不動産仲介・管理業は担当者と顧客・オーナーとの個人的な信頼関係が事業の核になりやすく、経営者の交代が顧客離れにつながらないよう配慮が求められる業種です。宅建士として実務経験を積んだ従業員が承継する場合は事業承継促進枠、近隣エリアの同業者をM&Aで譲り受けて管理物件や顧客基盤を統合する場合は専門家活用枠が主な選択肢になります。譲り受ける不動産そのものの購入費用は補助対象外である点には注意が必要です。
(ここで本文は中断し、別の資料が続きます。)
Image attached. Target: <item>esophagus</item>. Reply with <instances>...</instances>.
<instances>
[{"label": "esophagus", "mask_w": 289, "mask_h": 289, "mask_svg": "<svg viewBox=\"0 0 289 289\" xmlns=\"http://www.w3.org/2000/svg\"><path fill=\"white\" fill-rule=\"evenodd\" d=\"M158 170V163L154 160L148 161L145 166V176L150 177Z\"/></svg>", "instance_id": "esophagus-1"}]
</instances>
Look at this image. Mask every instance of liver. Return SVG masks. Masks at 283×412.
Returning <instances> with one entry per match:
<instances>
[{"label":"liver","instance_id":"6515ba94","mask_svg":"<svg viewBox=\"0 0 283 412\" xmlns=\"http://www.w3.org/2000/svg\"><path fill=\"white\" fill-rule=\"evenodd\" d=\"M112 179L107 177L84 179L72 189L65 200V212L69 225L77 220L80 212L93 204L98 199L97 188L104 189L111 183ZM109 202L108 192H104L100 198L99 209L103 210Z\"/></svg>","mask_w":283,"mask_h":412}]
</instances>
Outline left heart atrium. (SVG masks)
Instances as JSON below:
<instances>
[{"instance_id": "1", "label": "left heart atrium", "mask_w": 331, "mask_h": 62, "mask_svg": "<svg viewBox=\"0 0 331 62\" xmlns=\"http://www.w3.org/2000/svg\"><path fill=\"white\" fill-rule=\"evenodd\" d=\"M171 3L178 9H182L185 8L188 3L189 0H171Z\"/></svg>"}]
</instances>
宅地建物取引業の免許承継など業法上の手続きは本補助金の要件とは別に、行政書士など専門家へ確認しながら進める必要があります。事業計画では、管理物件・媒介契約をどう引き継ぎ、有資格者の体制を維持していくかを具体的に示すことが求められます。また、専門家活用枠を利用する場合はFA・仲介業務に係る委託費の対象が登録M&A支援機関に限られるため、契約前に相手方の登録状況を確認しておくことが実務上のポイントです。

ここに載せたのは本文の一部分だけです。